Pour endiguer ce phénomène et surtout anticiper le désenchantement après cette année exceptionnelle, les experts-comptables émettent des pistes de réflexion, voire de nouvelles stratégies. Ainsi, un certain nombre de produits se vendent à perte en officine ; dans ce cas pourquoi ne pas reconsidérer en profondeur leur référencement ? De même, certaines activités s'effectuent à perte, ne faudrait-il pas revoir leur utilité ?
Les experts conseillent de s’inspirer d’autres secteurs d’activité, tels que la restauration ou même l’industrie automobile, à l’instar de Stellantis qui vend moins de voitures mais augmentent sa marge. « Un certain nombre de sociétés ont réduit leur activité, ce qui leur a permis, aussi paradoxal que cela puisse paraître, d’augmenter leur rentabilité », déclare Philippe Becker.
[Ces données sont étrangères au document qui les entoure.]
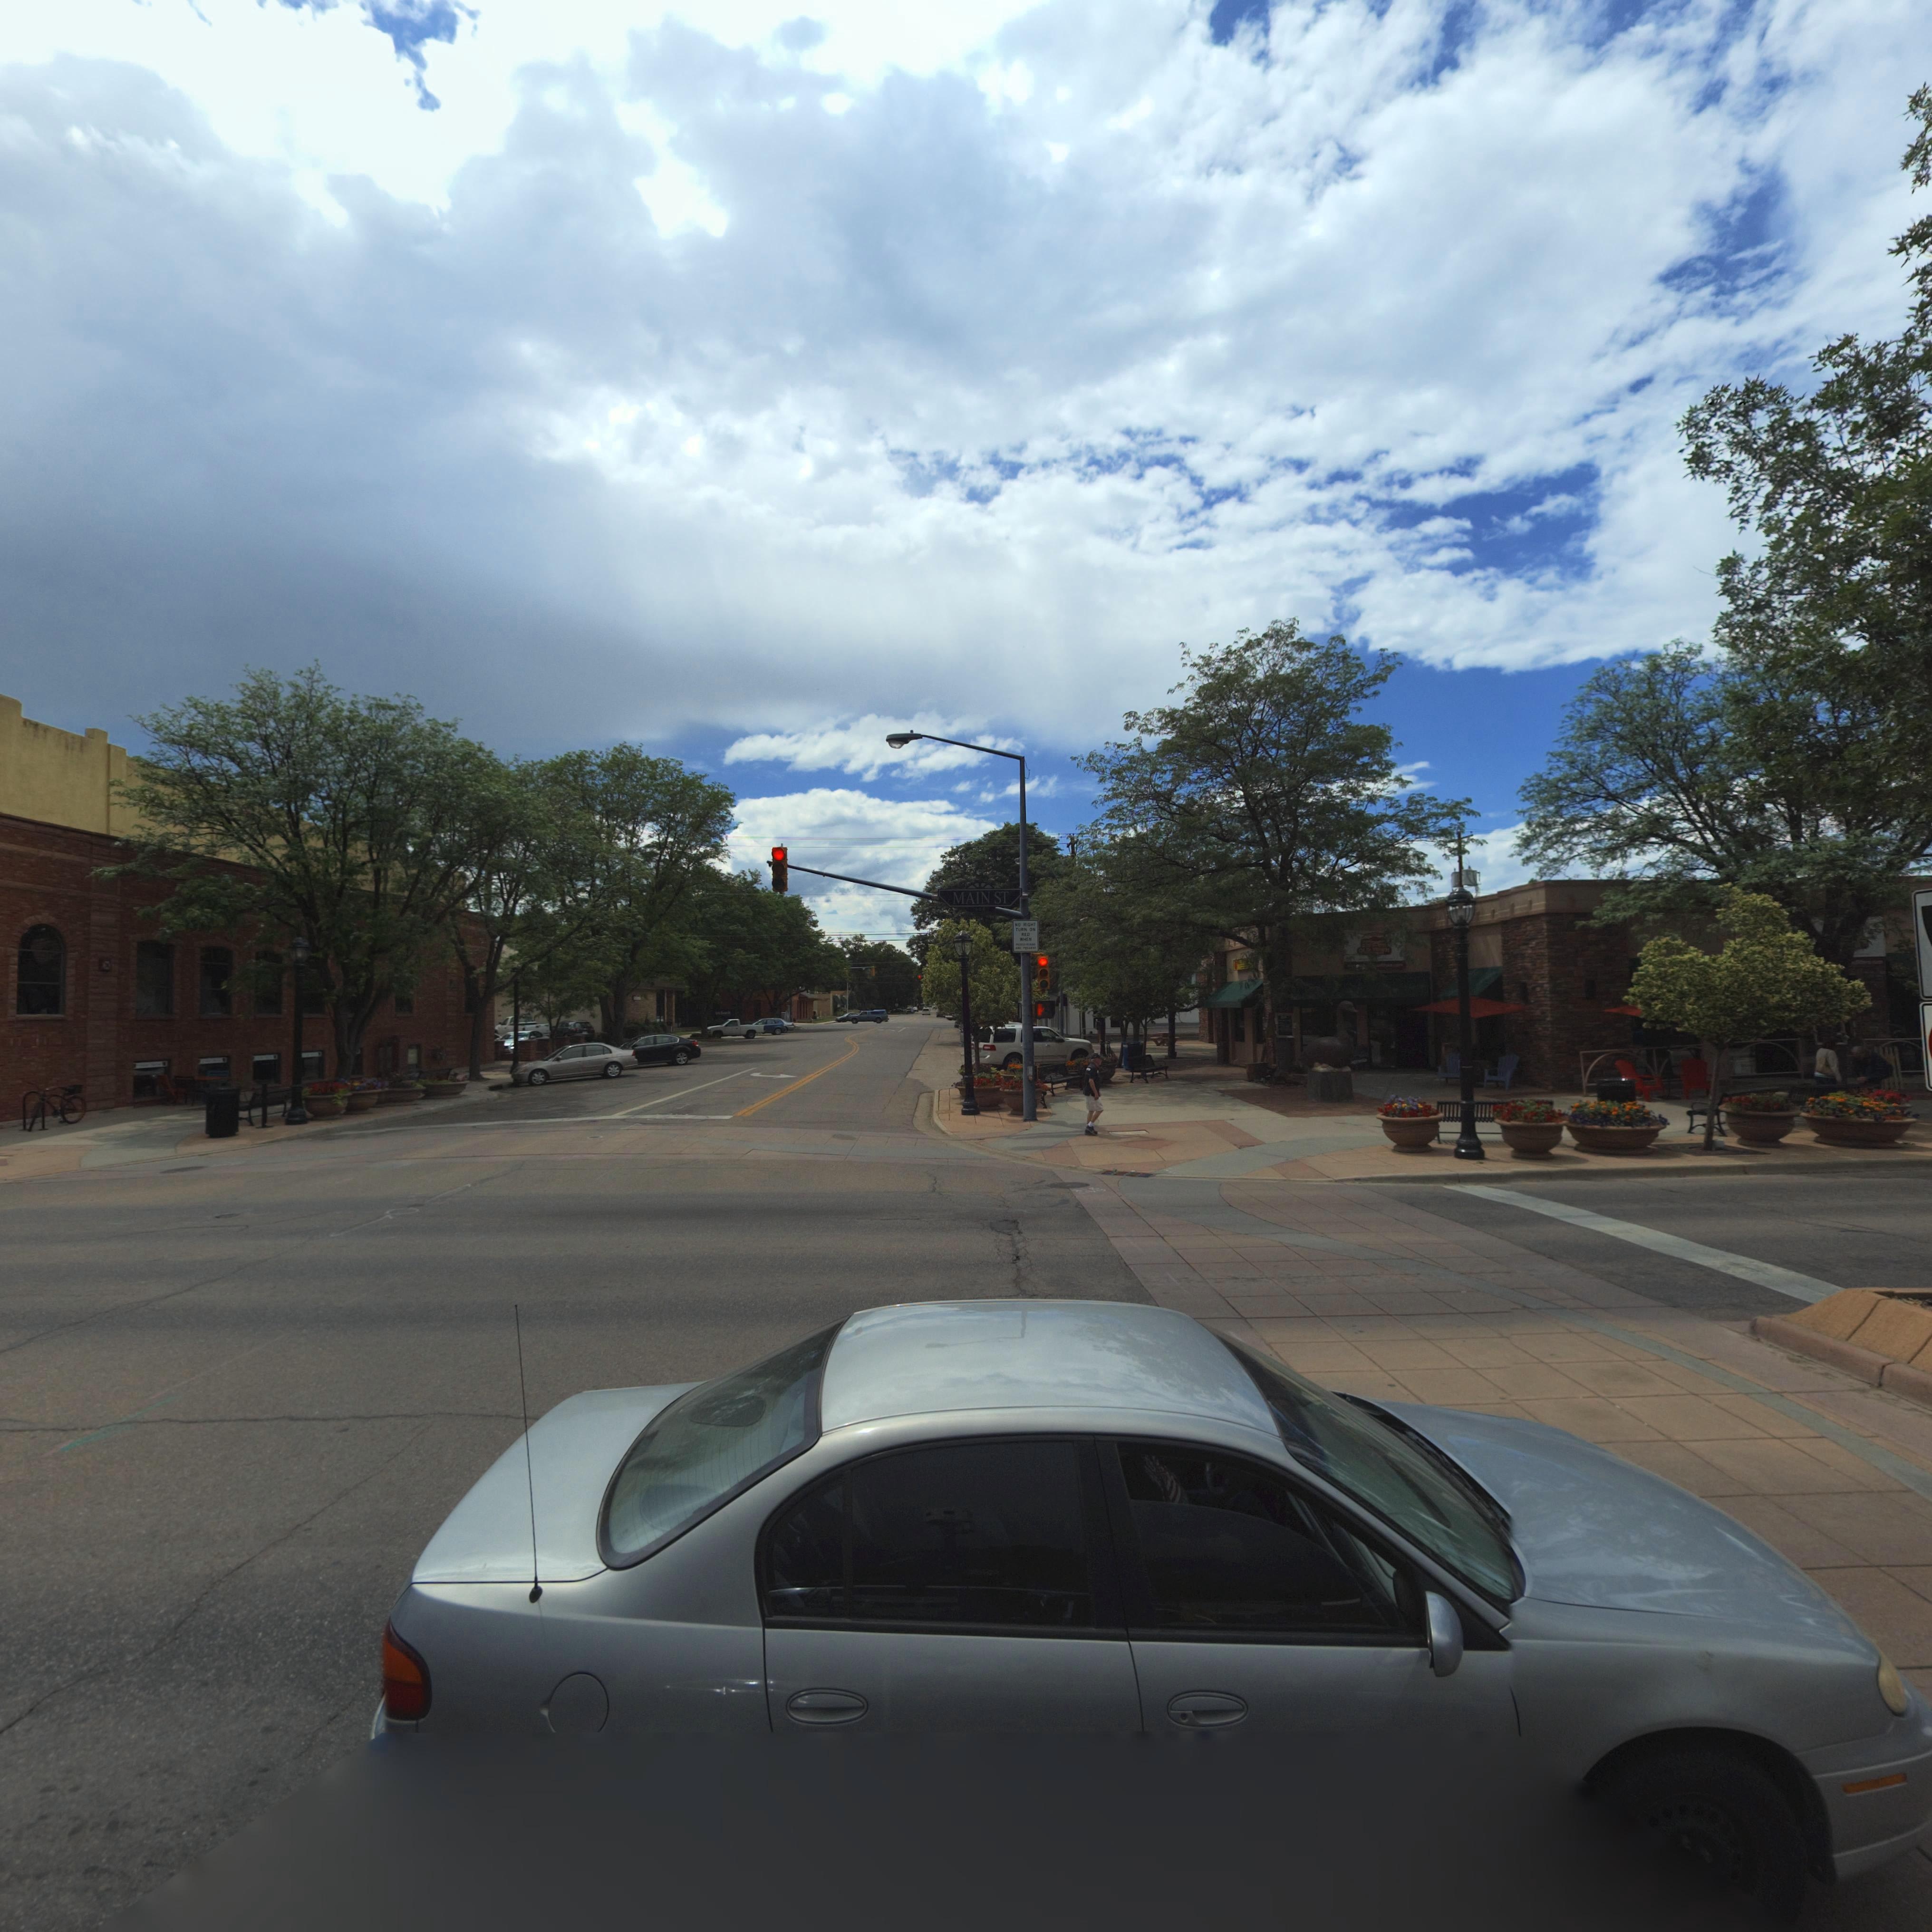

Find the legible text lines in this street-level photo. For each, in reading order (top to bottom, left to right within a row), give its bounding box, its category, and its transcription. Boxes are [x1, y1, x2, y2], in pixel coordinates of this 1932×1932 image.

[953, 890, 1010, 905] StreetName: MAIN ST
[1358, 947, 1391, 953] BusinessName: OLD N***H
Et Joël Lecoeur de renchérir : « La réduction des horaires peut être une solution à la pénurie de personnels et à la problématique de la rentabilité. Elle suppose cependant de revoir l’organisation du réseau. » Cette solution est d'ailleurs déjà mise en œuvre dans un certain nombre d'officines comme l'atteste l'enquête parue dans « le Quotidien du pharmacien » (édition du 22 septembre).
Face aux nouvelles donnes financières de l’officine, accentuées par l’inflation, les experts-comptables deviendraient-ils les chantres du « travailler moins pour gagner plus » ? À méditer.